[Task directions] Retype the material from the line containing "link to installer" through the line containing "Merge #8261: The", including both of those lines.

[Records for the task]
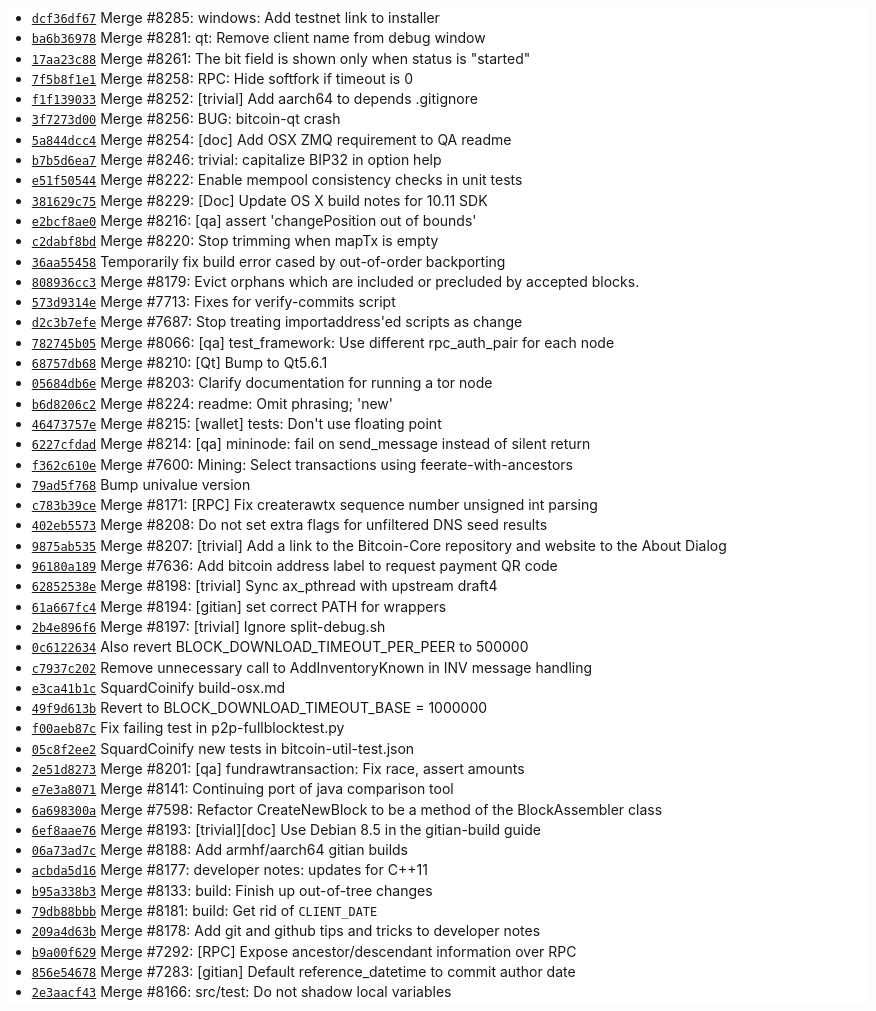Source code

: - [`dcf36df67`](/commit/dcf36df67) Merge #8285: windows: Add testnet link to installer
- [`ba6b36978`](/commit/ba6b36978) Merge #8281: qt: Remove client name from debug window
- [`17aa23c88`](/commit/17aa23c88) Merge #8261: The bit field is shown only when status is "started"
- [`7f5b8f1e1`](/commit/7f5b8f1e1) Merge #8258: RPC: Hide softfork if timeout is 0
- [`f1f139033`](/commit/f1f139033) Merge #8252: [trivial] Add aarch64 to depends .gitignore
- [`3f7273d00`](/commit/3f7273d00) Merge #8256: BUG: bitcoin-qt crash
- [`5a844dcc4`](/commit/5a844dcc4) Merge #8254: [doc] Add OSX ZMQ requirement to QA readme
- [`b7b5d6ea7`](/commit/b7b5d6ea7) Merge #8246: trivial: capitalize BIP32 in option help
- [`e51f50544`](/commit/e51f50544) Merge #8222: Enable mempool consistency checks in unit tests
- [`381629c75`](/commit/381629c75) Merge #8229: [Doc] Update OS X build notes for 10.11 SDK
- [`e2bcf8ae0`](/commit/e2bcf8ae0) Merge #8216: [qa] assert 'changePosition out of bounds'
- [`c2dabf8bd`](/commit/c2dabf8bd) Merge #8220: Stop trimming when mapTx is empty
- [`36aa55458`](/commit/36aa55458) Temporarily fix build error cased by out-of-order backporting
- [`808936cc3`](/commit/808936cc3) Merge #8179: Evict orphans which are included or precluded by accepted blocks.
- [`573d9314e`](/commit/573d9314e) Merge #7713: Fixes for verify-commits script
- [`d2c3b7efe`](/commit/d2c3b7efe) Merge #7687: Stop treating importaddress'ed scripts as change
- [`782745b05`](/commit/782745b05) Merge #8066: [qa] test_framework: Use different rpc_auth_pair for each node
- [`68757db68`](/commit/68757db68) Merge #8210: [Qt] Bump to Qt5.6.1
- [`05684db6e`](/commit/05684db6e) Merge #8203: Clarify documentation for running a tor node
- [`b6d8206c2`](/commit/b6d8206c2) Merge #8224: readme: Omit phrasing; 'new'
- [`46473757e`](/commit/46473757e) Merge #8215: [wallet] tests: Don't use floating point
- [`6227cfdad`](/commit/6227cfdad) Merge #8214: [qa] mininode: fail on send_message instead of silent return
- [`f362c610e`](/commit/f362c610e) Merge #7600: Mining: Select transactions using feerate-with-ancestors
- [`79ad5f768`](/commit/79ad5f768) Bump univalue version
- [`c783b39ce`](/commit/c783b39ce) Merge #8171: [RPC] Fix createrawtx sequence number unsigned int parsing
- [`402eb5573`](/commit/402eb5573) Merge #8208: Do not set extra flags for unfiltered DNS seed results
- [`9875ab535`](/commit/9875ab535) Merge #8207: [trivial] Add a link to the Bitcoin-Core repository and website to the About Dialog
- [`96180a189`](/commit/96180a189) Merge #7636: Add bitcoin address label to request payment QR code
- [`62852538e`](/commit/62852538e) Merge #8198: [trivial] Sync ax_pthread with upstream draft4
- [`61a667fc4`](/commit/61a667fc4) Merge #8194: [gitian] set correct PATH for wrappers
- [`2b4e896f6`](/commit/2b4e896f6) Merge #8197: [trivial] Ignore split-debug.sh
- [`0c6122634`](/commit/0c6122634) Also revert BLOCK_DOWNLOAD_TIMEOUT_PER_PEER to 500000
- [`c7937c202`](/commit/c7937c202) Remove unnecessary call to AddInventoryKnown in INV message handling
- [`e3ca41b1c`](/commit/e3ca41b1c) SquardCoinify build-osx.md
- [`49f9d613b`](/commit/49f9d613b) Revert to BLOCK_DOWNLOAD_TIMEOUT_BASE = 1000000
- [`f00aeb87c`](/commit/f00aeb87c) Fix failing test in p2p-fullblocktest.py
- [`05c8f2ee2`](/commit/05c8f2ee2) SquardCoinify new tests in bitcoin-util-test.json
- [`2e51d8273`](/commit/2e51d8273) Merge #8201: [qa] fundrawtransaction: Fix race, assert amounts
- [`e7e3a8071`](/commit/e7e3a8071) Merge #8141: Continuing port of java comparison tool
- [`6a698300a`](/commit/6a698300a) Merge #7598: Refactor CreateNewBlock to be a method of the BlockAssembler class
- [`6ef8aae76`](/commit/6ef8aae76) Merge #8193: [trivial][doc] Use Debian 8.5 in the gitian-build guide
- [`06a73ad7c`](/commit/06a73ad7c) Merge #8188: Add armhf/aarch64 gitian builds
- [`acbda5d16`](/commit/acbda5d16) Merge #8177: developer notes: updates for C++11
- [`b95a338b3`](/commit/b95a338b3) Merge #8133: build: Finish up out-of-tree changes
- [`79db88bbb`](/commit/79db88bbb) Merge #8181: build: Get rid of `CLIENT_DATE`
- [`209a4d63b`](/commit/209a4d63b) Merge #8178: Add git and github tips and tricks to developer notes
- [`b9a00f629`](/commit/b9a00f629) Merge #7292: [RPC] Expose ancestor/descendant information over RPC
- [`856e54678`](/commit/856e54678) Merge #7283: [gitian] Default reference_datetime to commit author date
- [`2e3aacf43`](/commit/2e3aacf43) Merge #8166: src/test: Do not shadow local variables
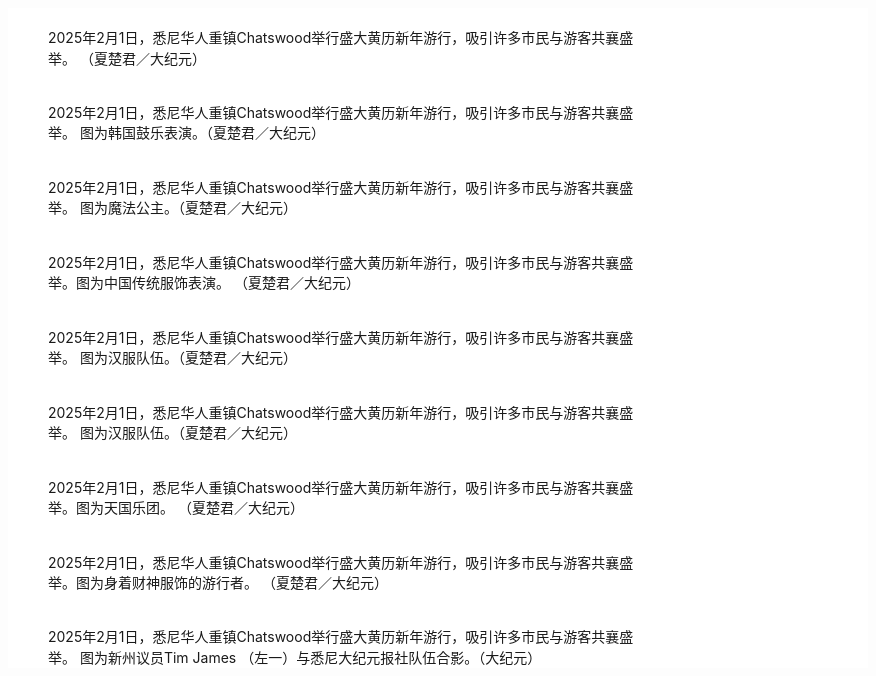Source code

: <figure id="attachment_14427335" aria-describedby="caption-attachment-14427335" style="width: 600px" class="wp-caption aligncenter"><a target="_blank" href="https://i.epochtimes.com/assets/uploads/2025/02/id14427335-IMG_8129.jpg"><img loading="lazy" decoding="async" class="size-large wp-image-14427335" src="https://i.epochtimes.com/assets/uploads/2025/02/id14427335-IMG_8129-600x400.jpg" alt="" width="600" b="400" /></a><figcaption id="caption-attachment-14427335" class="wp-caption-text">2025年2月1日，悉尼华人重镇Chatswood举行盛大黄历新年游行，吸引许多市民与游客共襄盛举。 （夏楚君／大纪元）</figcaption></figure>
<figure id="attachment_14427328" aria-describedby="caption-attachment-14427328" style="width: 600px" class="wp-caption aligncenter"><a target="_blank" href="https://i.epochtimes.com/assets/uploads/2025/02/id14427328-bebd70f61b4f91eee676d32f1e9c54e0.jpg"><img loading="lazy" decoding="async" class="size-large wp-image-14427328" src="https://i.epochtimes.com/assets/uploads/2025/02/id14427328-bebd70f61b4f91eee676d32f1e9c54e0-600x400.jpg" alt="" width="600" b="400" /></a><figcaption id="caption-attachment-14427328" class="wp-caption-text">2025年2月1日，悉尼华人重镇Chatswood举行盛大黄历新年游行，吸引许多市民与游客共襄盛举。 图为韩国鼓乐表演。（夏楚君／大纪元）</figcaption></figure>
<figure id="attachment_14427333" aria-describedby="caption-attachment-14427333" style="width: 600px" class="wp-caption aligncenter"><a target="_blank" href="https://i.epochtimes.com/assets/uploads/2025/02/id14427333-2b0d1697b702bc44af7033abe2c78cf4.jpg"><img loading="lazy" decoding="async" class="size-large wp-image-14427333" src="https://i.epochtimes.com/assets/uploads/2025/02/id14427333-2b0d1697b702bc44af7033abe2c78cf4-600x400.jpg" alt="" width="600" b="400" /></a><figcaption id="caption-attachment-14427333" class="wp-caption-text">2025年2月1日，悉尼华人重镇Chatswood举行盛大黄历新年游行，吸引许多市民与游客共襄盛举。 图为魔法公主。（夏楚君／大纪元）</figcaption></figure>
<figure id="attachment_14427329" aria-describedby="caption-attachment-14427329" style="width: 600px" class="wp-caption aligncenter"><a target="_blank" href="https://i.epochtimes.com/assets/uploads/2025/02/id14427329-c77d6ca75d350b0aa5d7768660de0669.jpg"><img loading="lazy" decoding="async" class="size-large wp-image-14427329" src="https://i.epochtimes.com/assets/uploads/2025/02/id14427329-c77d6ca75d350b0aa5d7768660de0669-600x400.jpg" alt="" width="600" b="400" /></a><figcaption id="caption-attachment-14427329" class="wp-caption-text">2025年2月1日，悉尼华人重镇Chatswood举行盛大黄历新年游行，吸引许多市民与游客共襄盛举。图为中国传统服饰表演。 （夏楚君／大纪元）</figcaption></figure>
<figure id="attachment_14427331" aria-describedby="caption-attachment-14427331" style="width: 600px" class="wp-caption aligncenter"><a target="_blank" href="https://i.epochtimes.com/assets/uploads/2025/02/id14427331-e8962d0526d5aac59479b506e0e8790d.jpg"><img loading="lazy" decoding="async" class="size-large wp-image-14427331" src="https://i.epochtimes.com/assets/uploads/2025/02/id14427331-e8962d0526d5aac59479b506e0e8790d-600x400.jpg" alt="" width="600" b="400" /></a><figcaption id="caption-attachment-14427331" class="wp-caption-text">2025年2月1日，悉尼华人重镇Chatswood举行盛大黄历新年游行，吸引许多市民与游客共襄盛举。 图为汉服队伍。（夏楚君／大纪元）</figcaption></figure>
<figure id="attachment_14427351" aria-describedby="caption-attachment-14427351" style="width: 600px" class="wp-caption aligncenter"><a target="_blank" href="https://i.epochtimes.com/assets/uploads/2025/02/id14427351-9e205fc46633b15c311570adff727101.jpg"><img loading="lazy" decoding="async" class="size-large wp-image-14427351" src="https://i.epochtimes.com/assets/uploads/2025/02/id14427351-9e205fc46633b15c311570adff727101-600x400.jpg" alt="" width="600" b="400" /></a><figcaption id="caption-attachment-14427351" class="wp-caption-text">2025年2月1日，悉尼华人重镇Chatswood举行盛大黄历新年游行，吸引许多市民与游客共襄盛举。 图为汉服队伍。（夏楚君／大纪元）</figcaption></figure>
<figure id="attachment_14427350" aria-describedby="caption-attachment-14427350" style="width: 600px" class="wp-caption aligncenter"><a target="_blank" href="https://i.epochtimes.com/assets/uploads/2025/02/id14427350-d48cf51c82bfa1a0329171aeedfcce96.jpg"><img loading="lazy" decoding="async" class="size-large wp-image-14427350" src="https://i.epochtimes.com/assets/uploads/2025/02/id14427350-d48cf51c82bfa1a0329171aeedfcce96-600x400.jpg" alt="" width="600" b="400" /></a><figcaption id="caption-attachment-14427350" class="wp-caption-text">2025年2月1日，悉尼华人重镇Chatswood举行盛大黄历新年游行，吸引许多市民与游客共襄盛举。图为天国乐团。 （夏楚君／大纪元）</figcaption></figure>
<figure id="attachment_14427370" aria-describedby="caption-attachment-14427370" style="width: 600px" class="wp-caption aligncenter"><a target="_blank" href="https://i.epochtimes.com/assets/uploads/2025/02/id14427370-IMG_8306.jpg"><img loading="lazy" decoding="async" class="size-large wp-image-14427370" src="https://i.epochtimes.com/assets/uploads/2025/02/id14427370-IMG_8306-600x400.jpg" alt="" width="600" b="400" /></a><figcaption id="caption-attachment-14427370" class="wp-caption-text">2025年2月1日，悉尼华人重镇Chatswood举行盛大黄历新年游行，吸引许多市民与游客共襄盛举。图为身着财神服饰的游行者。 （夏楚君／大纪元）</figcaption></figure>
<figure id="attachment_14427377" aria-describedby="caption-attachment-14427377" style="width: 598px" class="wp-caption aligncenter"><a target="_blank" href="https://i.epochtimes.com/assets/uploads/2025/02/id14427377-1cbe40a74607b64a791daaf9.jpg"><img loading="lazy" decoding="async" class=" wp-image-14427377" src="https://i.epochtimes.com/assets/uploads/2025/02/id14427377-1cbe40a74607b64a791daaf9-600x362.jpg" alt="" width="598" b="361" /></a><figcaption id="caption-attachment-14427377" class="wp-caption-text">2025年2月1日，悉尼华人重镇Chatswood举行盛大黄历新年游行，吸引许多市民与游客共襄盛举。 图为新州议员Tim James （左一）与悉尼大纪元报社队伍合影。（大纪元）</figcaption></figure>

[The completed task]
: - [`dcf36df67`](/commit/dcf36df67) Merge #8285: windows: Add testnet link to installer
- [`ba6b36978`](/commit/ba6b36978) Merge #8281: qt: Remove client name from debug window
- [`17aa23c88`](/commit/17aa23c88) Merge #8261: The bit field is shown only when status is "started"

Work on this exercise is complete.